Jan Šnajder received his PhD degree in Computer Science from the University of Zagreb in 2010. Since 2010, he has been an Assistant Professor at the Faculty of Electrical Engineering and Computing (FER) at the University of Zagreb and a member of Text Analysis and Knowledge Engineering Lab (TakeLab). His research revolves around artificial intelligence, more precisely natural language processing (NLP) and machine learning, with a focus on statistical methods for lexical semantics, information extraction, and opinion mining. From 2012 to 2016 he was a visiting research fellow at the Department of Computational Linguistics at Heidelberg University, National Institute of Information and Communications Technology in Kyoto, Institute for Natural Language Processing at Stuttgart University, and the University of Melbourne.
Jan has participated in several national and international research projects, as well as projects with the industry, while currently he is the principal investigator on several NLP research projects. He has (co)authored more than 70 research papers, and has been reviewing for the major journals and conferences in the field. He is teaching several subjects at the University of Zagreb, including Artificial Intelligence, Machine Learning, and Text Analysis and Retrieval courses, and supervised more than 70 bachelor and master’s students.
Jan is the co-founder and secretary of the Special Interest Group for the Natural Language Processing of Slavic Languages, endorsed by the Association for Computational Linguistics, and member of the newly established Scientific Board of the Croatian Scientific Excellence Centre for Data Science. He was a member of the winning team for the VIDI e-Novation Award in 2007 in 2009, and was awarded the Croatian Science Foundation fellowship in 2012, the fellowship of the Japanese Society for the Promotion of Science in 2014, and the Endeavour Fellowship of the Australian Government in 2015.

Artificial Intelligence Meets Terminology Extraction

Artificial Intelligence (AI) is making huge waves once again. Fuelled by recent advances in machine learning, AI has made remarkable progress in developing human-level competence systems for a variety of complex cognitive tasks, such as playing the game of Go against a human champion, recognizing objects featured in a photograph, or navigating an autonomous vehicle. On the other hand, while we have also witnessed significant progress in the AI field of natural language processing (NLP), the full understanding of language remains a distant dream. Much effort in the NLP community is currently being directed towards machine translation. At the same time, translation community is in dire need of more mature computer-aided translation technologies. A key component of such technology is the capability for automated extraction of terminology lexica. This task has received considerable attention in the NLP community, especially from the perspective of statistical collocations and multi-word expression processing.
In this talk, I will review the research on multi-word expression processing in NLP, and discuss how this research relates to terminology and translation. In particular, I will focus on the recent developments in statistical and semantic approaches to multi-word expression extraction and identification, and how these can be leveraged in computer-aided translation tools.

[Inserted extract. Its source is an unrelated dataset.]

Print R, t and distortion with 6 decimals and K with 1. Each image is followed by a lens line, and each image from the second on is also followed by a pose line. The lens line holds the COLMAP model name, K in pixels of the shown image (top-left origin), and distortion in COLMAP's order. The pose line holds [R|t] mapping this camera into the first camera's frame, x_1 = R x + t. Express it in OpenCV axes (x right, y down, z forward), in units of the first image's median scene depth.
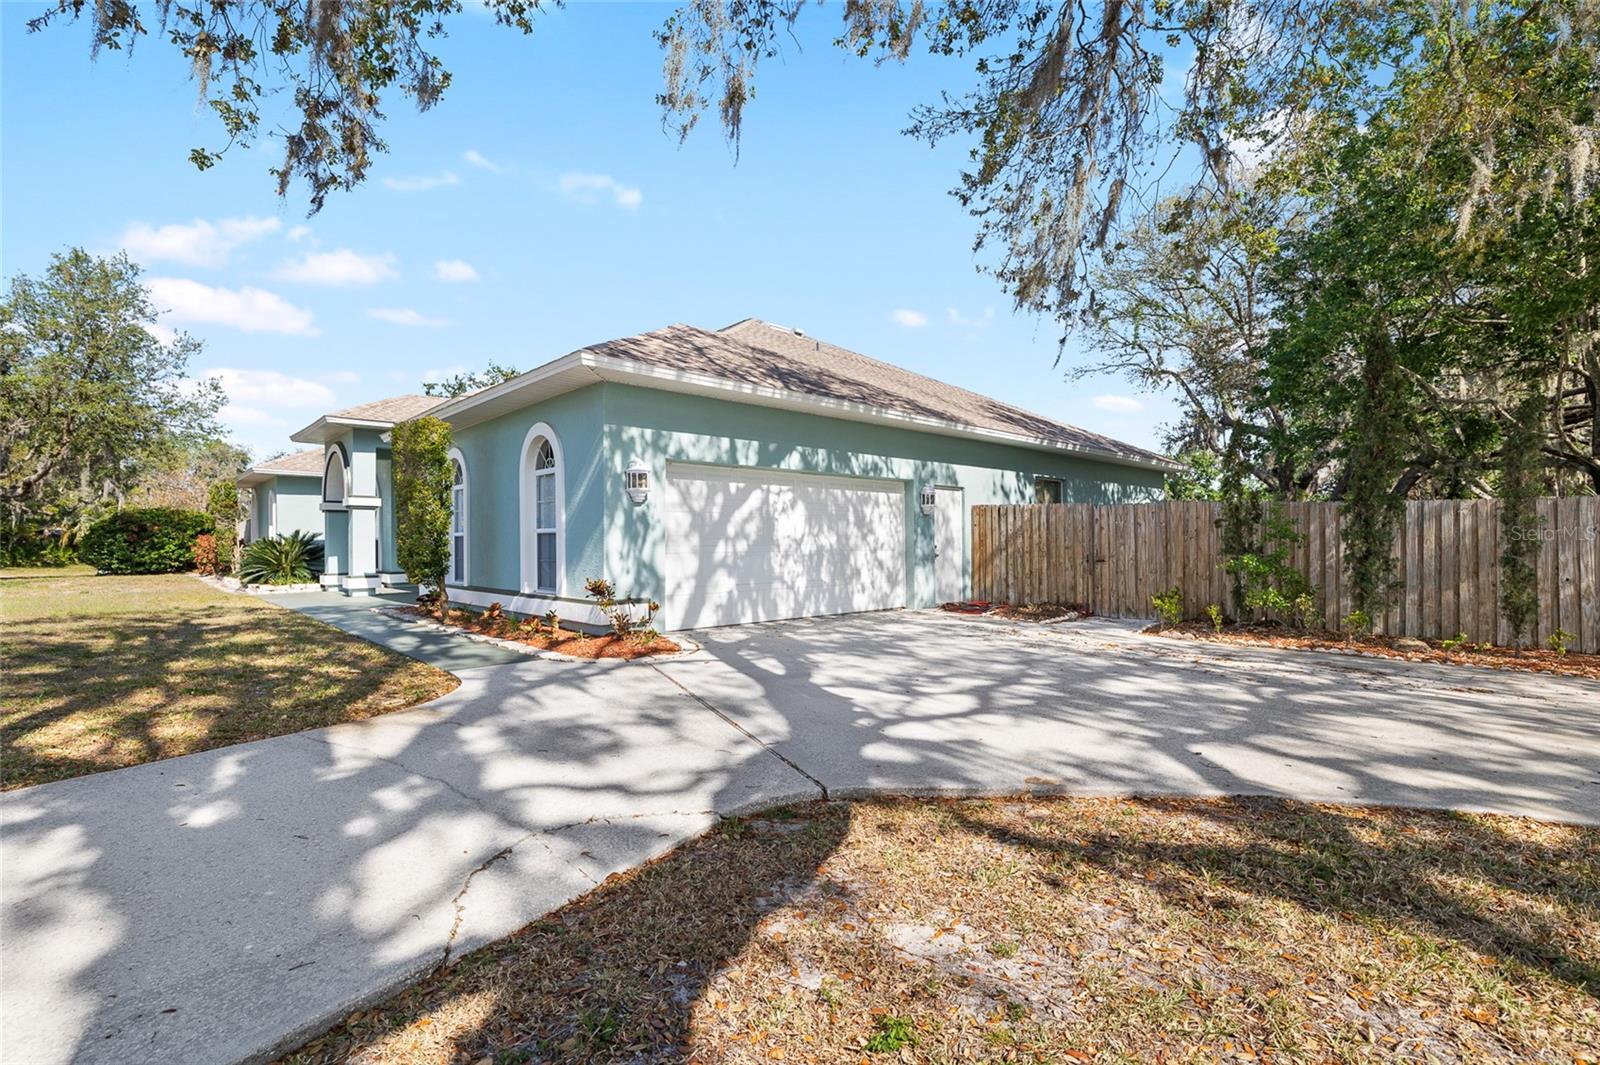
lens RADIAL K [[712.0, 0, 798.0], [0, 712.0, 521.2], [0, 0, 1]] dist [-0.004237, 0.000530]
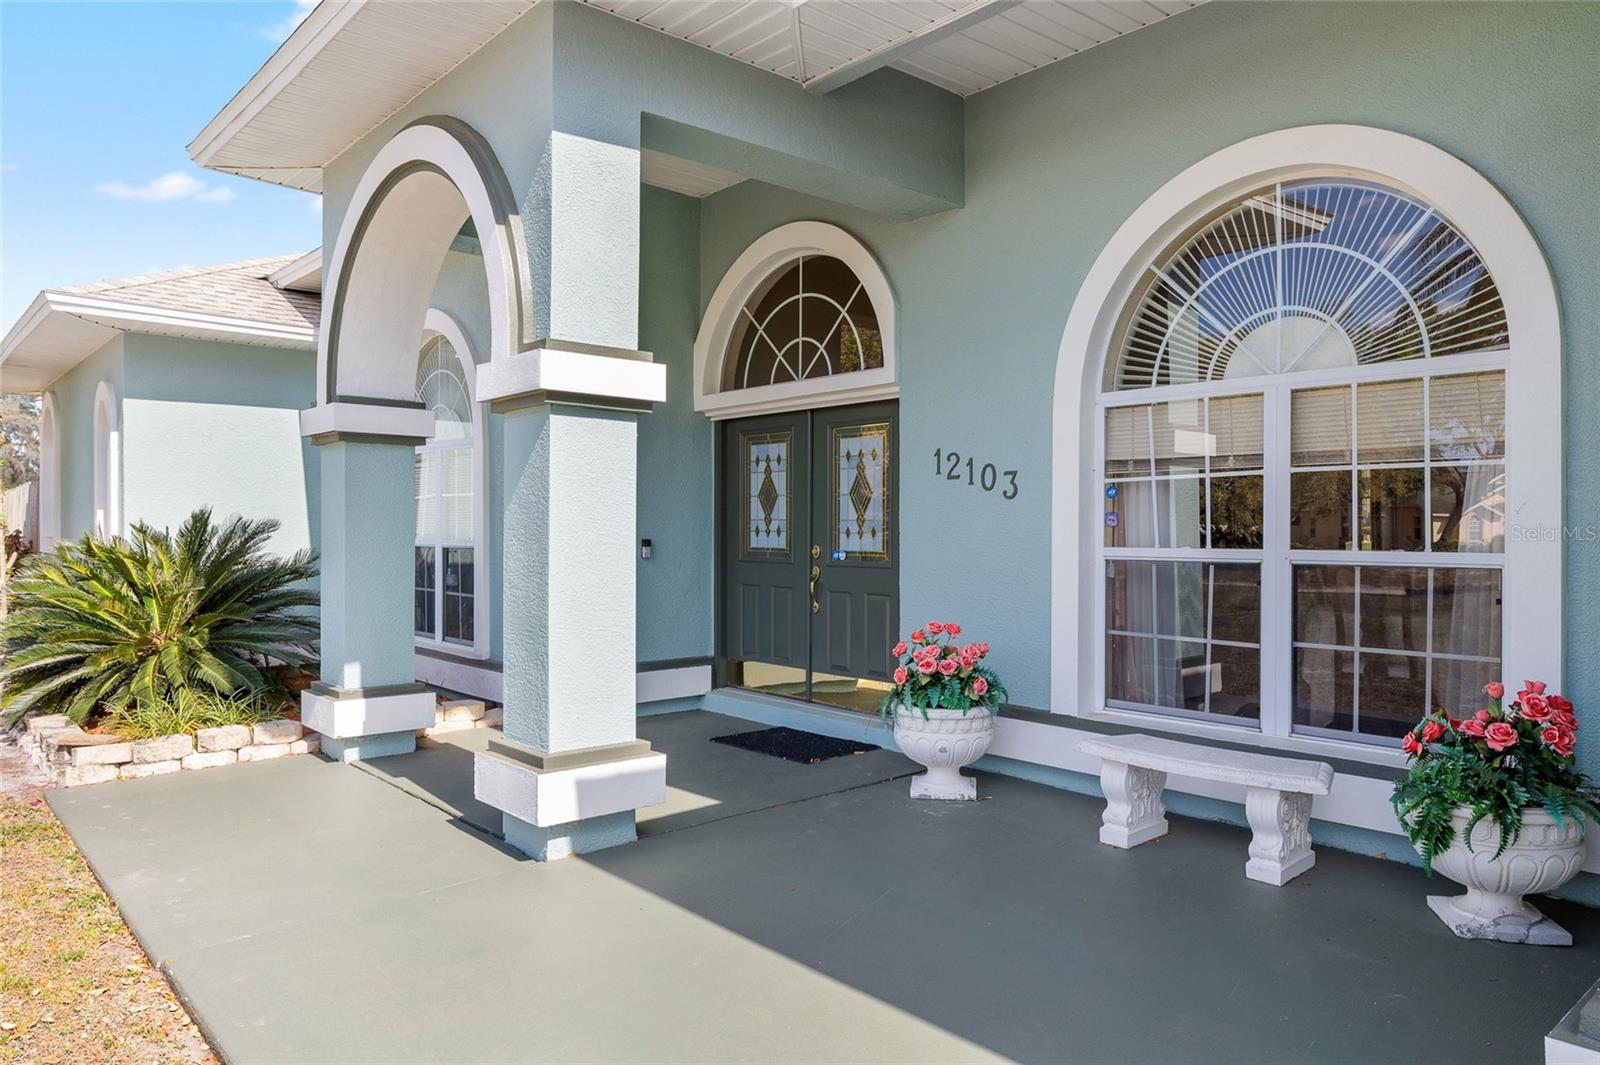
lens RADIAL K [[1099.8, 0, 797.2], [0, 1099.8, 522.6], [0, 0, 1]] dist [0.003168, -0.000251]
pose [[0.998444, 0.013349, -0.054149, -0.631989], [-0.012201, 0.999695, 0.021477, 0.006313], [0.054419, -0.020783, 0.998302, 0.820968]]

I’ll outline some of the outstanding challenges and caveats, which the end users of these tools should be aware of. Finally, I will present TermeX, a state-of-the-art terminology extraction tool developed at TakeLab FER, and announce a new release of this tool. For this new version, we are working together with the translation community to create a product that specifically meets the needs of translators in their daily work, by assisting them in delivering high-quality, accurate translations under increasingly tight time constraints.